A while back I published a Laravel package to generate event-sourcing domains using Spatie’s library. You describe your model, run one artisan command, and get aggregates, events, projectors and all the accompanying boilerplate. It crossed 8,000 downloads on Packagist, which was a nice surprise.

The package works well for straightforward cases. Feed it a migration, get a domain. But event sourcing stops being straightforward pretty quickly. Real domains have invariants, side effects, read models, and decisions that a CLI flag can’t capture. The generator could scaffold the files; it couldn’t help you think through the design.

That’s the gap I wanted to close with the new version.

👉 claude-laravel-event-sourcing on GitHub

What it is

This isn’t a Composer package — it’s a Claude Code skill. You install it into your project’s .claude/skills/ directory and trigger it from Claude Code. Instead of wrapping an artisan command in AI, I redesigned the whole workflow around a conversation.

The skill works in two gates.

Gate 1 — Design. Claude asks you five focused questions about your domain: what the feature does, what state transitions are involved, what triggers commands, whether you need read models, and what side effects matter. From your answers it produces an Architecture Decision Record — a short document listing the aggregates, commands, events, projectors, and reactors it plans to build, plus anything explicitly out of scope. It then stops and waits. Nothing gets generated until you say you’re happy with the design.

Gate 2 — Implementation.

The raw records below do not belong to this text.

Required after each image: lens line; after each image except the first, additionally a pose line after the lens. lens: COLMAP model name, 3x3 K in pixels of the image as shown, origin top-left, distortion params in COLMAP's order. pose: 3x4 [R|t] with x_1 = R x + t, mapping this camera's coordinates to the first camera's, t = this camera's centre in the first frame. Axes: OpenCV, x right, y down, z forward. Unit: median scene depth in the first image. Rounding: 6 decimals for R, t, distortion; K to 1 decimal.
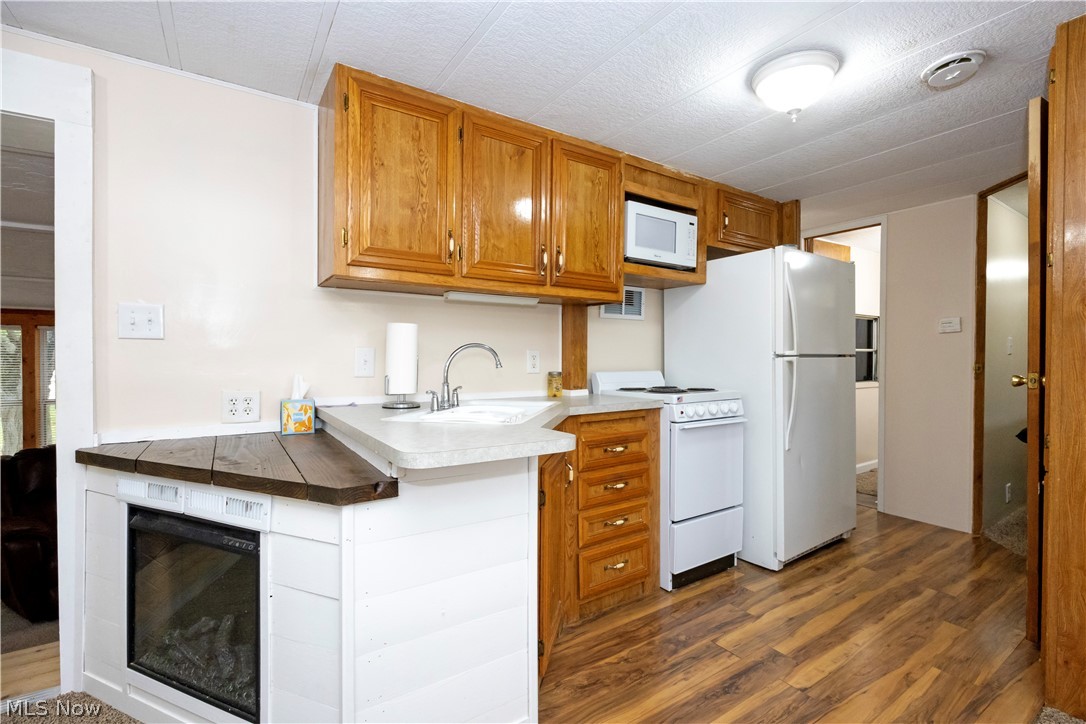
lens RADIAL K [[487.1, 0, 545.1], [0, 487.1, 365.1], [0, 0, 1]] dist [-0.009119, -0.000882]
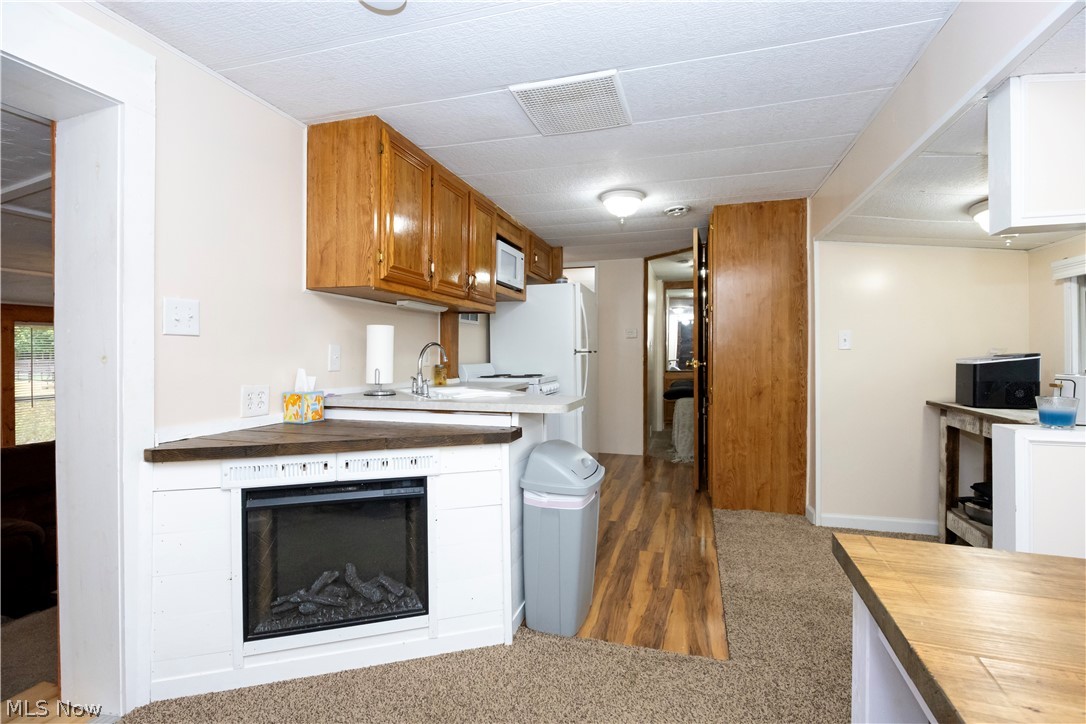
lens RADIAL K [[487.1, 0, 552.6], [0, 487.1, 358.4], [0, 0, 1]] dist [-0.009119, -0.000882]
pose [[0.767957, -0.008177, 0.640449, -0.654965], [0.009784, 0.999952, 0.001036, -0.000762], [-0.640426, 0.005470, 0.768000, -0.177444]]
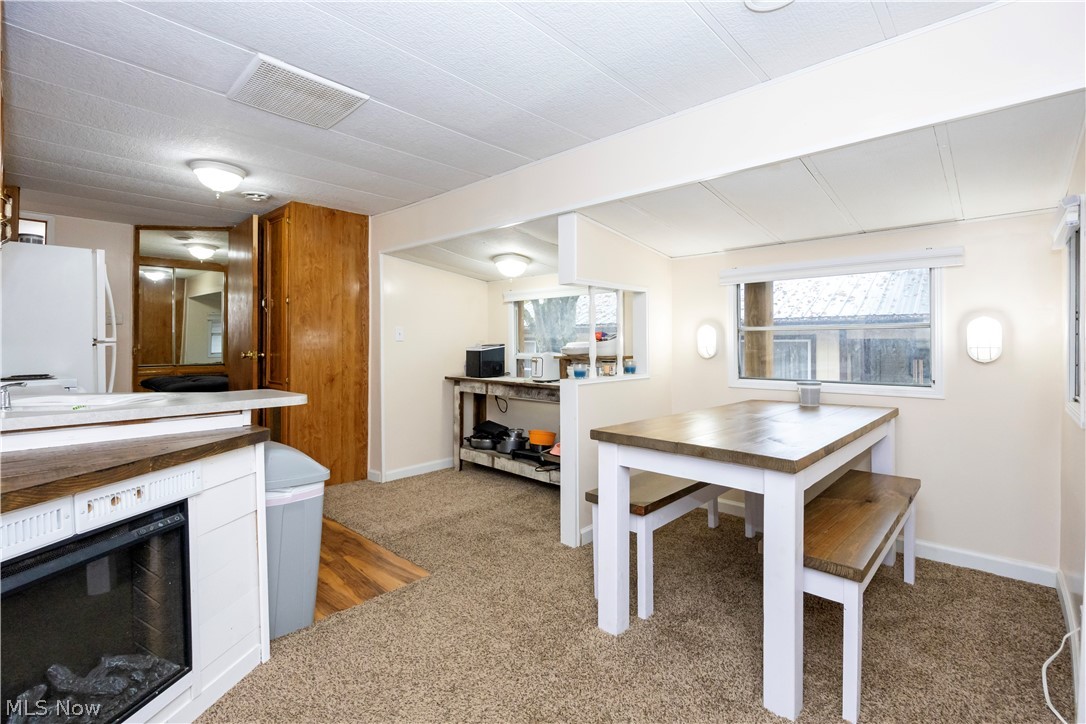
lens RADIAL K [[487.1, 0, 549.7], [0, 487.1, 346.2], [0, 0, 1]] dist [-0.009119, -0.000882]
pose [[-0.233766, -0.005629, 0.972277, -1.011942], [0.013281, 0.999871, 0.008982, -0.005995], [-0.972202, 0.015012, -0.233661, 0.233666]]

Once you approve the ADR, Claude generates the full domain in a deliberate order: directory structure, then tests first (TDD), then commands and handlers, then the aggregate root, then events, projectors with migrations, reactors, and finally registration in the config. It runs the tests and reports the result.

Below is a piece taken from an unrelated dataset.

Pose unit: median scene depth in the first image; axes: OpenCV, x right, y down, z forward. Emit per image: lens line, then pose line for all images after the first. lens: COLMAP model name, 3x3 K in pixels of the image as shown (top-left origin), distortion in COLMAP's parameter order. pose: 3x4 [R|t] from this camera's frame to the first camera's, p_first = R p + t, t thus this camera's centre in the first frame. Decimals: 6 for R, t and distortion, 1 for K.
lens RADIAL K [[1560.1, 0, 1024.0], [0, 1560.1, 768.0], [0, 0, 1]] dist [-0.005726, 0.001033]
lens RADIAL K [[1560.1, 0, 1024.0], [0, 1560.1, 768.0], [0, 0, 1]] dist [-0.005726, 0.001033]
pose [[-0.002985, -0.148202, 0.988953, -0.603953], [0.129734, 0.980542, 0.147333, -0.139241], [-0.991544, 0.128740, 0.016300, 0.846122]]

If it hits an ambiguity during implementation that the ADR didn’t cover, it pauses and asks rather than making a silent assumption.

Why this matters

The artisan-based generator was useful precisely because it was mechanical. It did exactly what you told it. But the hard part of event sourcing isn’t writing the aggregate class — it’s deciding what the aggregate is, which events cross a boundary, and where a projector ends and a reactor begins.

The new skill treats those decisions as a conversation rather than a parameter. You still make the calls; Claude just makes sure you’ve made them before writing the code.

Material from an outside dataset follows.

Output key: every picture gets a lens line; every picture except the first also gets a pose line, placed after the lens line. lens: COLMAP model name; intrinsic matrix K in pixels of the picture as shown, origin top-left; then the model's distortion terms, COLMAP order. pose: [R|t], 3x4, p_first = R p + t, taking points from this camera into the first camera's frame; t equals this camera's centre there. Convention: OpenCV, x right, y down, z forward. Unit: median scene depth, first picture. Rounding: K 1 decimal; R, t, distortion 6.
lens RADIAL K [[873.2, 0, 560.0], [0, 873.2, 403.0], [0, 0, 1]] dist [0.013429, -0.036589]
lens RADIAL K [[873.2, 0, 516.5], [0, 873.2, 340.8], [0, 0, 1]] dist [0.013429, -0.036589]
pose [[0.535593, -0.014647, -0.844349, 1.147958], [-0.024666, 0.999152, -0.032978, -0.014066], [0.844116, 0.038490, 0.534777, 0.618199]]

It’s also strict about scope. It won’t help you refactor an existing CRUD app into event sourcing, and it won’t work with anything other than spatie/laravel-event-sourcing v7. Keeping it narrow keeps the output reliable.

Installation

mkdir -p .claude/skills
git clone https://github.com/albertoarena/claude-laravel-event-sourcing.git /tmp/claude-les
cp -r /tmp/claude-les/skill/laravel-spatie-event-sourcing .claude/skills/
rm -rf /tmp/claude-les

For a global install available across all your projects:

cd ~/.claude/skills
git clone https://github.com/albertoarena/claude-laravel-event-sourcing.git

Requirements: Laravel 10+, PHP 8.2+, Spatie event sourcing v7, and Pest or PHPUnit.

A verification script checks your setup before the first run, so you won’t get halfway through a generation and discover a missing migration.

What gets generated

After approval, the skill produces a complete domain under app/Domain/<Context>/:

app/Domain/<Context>/
├── Aggregates/
├── Commands/
├── CommandHandlers/
├── Events/
├── Projectors/
├── Reactors/
└── ReadModels/

tests/Feature/<Context>/
database/migrations/

Everything compiles, the tests run green, and the domain is registered in your config. The original generator gave you a skeleton to fill in. This gives you something closer to a working first draft.

Closing thought

I’m still a fan of the artisan command for simple cases — it’s fast and predictable. But if you’re starting a new domain and you’re not completely sure where the boundaries sit, having a design conversation before the code appears is worth the extra five minutes.

The skill is at v0.1.0. If you try it and run into gaps, issues are open on GitHub.